Filter the entries, keeping every line with the string "elapsed".
(Records shown begins)
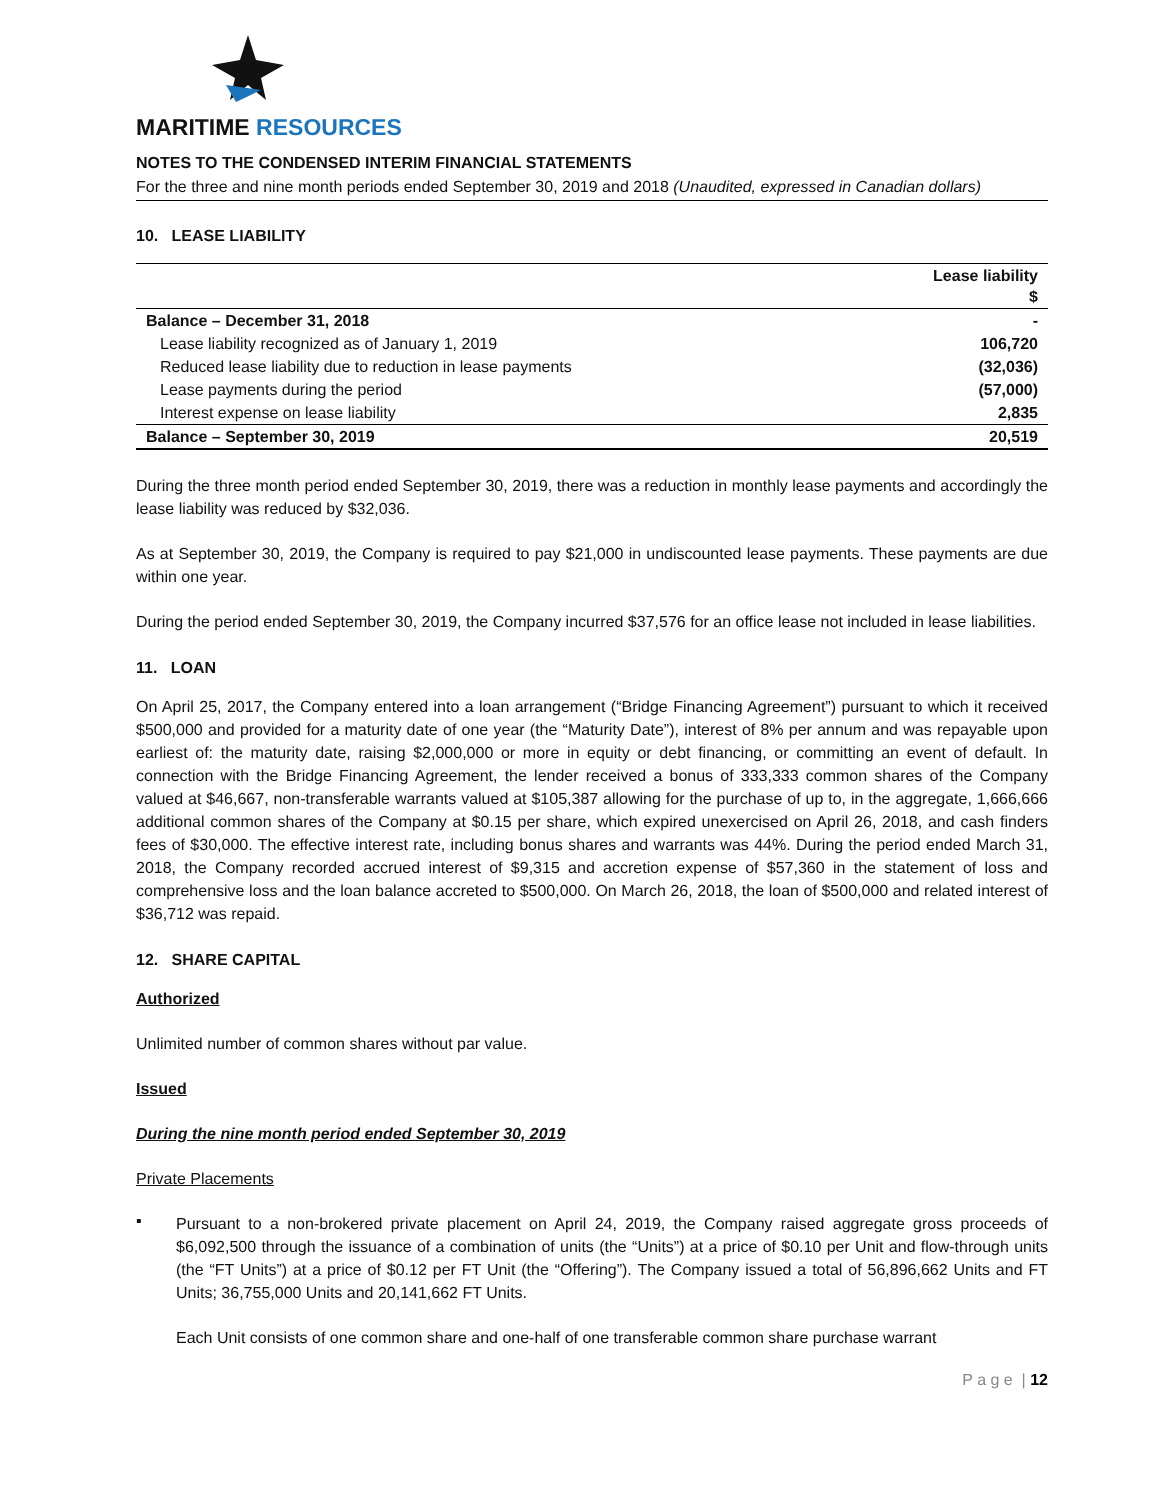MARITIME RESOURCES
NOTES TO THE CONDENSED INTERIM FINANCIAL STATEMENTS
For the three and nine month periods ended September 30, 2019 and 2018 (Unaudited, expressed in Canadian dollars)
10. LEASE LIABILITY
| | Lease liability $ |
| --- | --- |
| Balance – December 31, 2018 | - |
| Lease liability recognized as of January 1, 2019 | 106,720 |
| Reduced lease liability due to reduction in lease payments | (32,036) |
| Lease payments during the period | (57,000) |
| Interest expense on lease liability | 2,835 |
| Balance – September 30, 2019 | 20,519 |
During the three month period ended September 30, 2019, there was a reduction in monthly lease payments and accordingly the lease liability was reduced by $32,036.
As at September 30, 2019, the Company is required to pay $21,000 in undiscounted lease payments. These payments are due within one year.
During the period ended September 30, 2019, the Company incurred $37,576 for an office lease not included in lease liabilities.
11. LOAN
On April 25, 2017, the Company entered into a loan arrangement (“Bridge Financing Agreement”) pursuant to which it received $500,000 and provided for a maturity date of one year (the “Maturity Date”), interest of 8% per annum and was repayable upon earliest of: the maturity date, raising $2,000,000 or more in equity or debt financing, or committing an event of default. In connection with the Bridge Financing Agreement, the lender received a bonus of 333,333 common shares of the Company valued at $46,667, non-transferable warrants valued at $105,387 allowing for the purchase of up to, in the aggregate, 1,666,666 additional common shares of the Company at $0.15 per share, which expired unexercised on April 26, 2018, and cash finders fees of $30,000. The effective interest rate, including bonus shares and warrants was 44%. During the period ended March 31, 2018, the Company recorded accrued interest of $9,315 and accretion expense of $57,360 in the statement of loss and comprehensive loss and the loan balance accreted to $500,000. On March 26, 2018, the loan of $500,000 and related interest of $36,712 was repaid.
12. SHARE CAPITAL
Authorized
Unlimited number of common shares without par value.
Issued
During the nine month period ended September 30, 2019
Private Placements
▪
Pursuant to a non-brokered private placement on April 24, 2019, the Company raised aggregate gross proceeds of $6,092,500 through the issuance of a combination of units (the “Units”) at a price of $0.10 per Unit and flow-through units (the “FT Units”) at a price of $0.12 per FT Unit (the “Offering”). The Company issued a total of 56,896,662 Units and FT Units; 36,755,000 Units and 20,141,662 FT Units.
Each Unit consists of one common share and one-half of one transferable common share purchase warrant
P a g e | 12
(Records shown ends)
(Records shown begins)
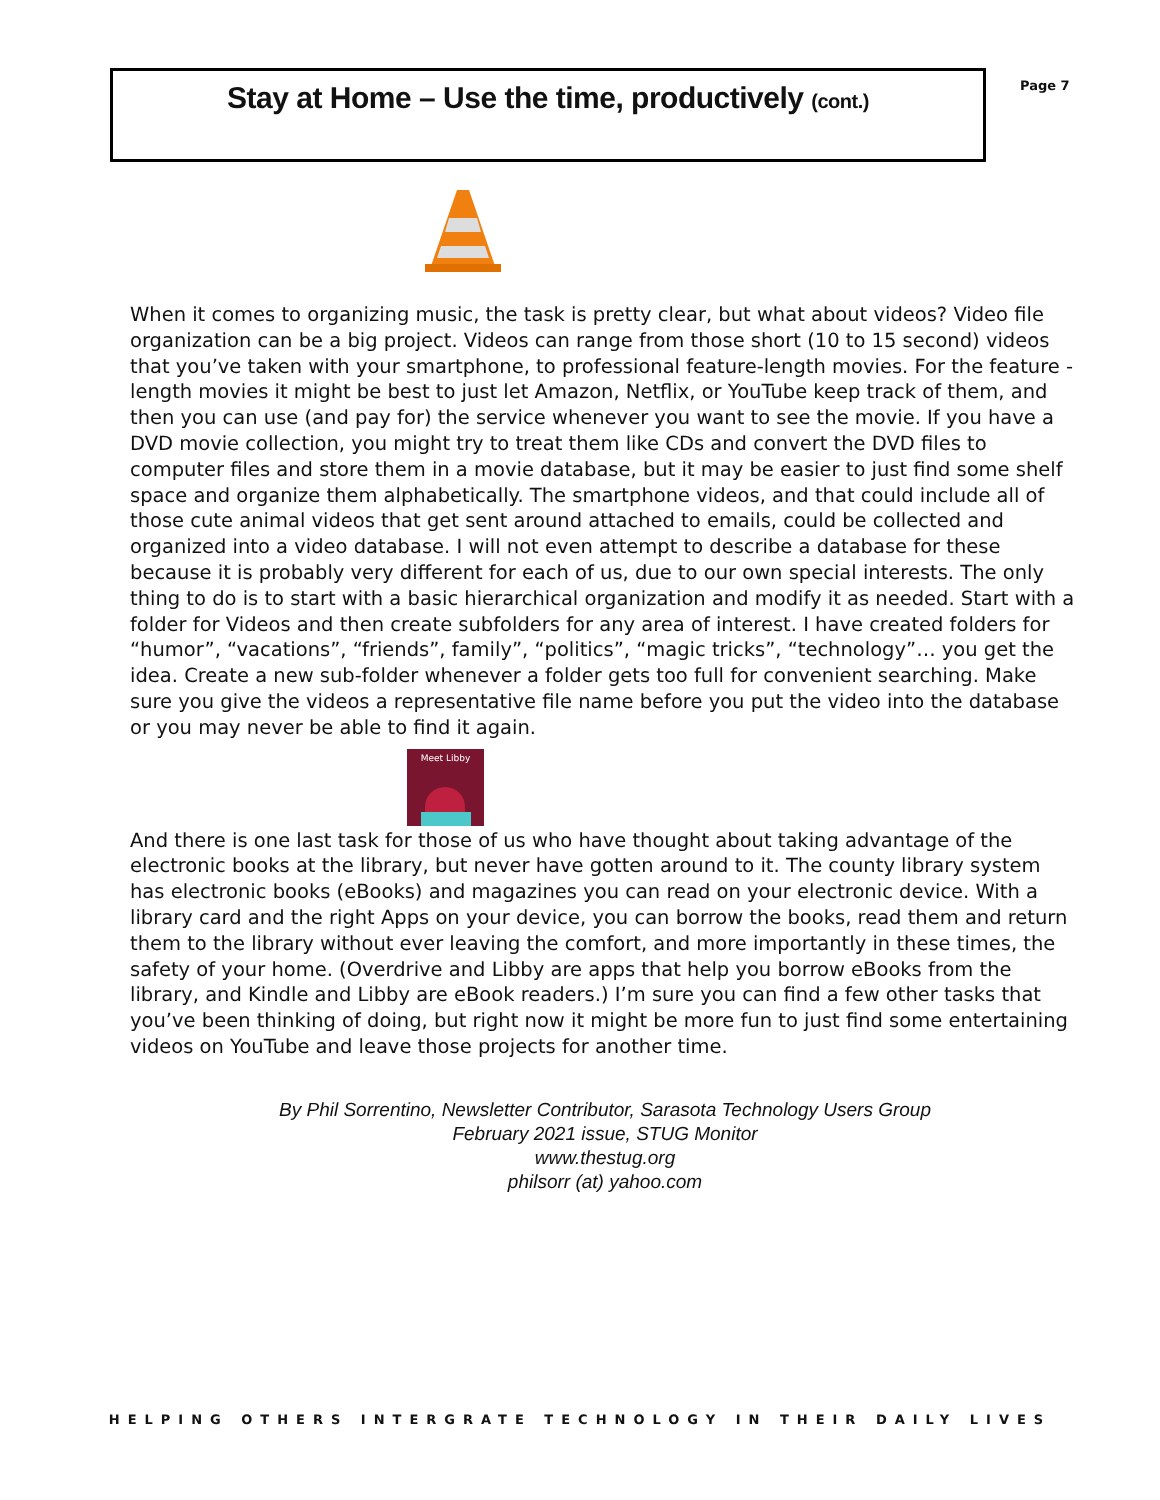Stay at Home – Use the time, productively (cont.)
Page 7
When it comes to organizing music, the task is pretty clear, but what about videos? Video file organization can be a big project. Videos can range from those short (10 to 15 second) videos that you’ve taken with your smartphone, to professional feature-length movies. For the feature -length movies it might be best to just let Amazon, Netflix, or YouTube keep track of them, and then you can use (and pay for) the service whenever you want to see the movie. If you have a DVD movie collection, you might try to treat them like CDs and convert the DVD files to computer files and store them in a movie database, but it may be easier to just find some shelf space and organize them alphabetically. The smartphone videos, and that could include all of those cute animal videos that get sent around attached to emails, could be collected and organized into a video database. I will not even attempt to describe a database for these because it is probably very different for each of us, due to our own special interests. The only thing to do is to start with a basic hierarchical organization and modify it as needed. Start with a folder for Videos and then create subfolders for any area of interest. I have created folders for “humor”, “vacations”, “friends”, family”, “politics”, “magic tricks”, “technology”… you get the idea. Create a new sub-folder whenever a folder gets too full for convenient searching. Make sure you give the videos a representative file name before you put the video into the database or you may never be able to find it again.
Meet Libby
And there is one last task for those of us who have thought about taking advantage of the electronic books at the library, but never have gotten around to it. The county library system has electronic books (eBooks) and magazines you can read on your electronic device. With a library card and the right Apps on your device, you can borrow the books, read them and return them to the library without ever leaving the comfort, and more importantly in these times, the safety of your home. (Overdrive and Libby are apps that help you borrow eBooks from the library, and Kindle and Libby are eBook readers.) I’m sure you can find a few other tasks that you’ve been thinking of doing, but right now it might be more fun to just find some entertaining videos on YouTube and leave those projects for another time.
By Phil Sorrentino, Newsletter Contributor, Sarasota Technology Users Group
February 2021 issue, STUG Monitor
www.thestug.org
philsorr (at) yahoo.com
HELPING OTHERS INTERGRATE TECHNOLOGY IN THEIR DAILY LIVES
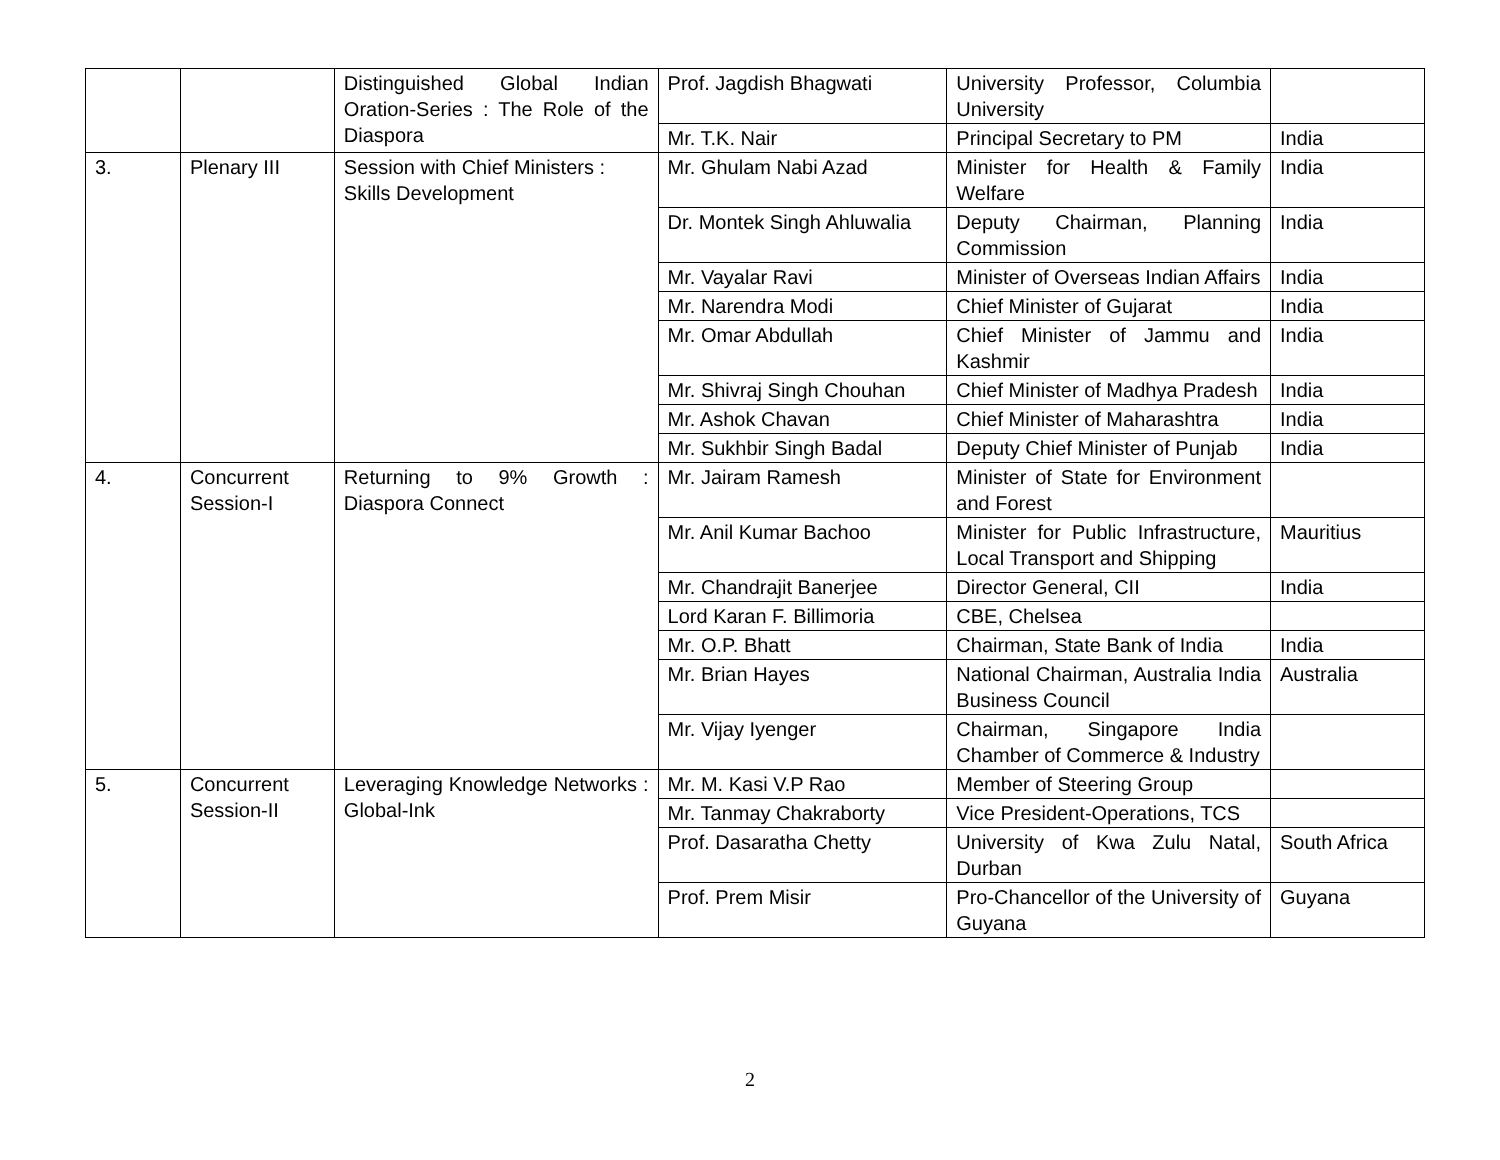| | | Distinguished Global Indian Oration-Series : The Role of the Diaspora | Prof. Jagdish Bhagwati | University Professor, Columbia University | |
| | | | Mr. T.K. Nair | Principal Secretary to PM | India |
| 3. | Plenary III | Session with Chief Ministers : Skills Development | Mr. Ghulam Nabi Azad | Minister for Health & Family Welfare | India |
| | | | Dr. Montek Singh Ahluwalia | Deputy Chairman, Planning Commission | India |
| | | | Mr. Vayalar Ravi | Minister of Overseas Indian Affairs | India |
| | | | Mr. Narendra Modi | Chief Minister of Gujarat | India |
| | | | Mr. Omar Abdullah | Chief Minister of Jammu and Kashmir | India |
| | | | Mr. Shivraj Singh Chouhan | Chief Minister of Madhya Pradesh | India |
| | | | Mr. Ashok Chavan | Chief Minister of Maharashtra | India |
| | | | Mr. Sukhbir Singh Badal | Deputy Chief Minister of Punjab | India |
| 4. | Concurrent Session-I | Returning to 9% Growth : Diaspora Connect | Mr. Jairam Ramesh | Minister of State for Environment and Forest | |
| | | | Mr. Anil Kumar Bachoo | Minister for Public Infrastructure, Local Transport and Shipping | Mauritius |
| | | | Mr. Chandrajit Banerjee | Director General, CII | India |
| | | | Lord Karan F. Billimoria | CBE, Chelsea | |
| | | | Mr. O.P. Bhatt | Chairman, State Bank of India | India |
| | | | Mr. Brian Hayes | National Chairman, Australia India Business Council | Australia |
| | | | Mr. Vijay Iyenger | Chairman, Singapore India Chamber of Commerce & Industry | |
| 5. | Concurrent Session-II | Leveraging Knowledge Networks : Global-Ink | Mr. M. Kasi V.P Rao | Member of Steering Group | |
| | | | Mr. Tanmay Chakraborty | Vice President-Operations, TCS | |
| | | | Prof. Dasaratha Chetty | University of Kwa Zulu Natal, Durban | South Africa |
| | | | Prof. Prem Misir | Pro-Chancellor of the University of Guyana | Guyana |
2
(Records shown ends)
(Records shown begins)
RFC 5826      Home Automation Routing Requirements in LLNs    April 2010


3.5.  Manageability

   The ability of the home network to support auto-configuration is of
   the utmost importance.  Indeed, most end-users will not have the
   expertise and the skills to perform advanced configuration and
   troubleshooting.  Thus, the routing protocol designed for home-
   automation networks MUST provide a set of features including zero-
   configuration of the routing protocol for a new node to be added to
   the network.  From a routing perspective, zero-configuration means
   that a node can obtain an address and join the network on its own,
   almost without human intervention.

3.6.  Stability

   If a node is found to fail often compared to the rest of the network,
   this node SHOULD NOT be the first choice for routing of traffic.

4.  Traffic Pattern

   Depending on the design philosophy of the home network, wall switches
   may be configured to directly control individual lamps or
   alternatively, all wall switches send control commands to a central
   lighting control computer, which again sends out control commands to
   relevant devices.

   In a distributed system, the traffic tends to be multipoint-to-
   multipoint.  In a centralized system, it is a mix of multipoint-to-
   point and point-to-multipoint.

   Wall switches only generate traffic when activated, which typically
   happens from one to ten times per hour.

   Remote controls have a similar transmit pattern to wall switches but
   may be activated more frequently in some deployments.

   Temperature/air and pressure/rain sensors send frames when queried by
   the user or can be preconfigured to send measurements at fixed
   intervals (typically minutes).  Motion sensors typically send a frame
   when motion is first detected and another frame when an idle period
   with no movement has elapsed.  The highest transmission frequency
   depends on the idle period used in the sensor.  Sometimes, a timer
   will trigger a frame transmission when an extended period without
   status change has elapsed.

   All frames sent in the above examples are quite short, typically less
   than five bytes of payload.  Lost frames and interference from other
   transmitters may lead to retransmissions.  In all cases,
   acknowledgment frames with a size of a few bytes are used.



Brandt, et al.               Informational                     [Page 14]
(Records shown ends)
- **Result**
   with no movement has elapsed.  The highest transmission frequency
   status change has elapsed.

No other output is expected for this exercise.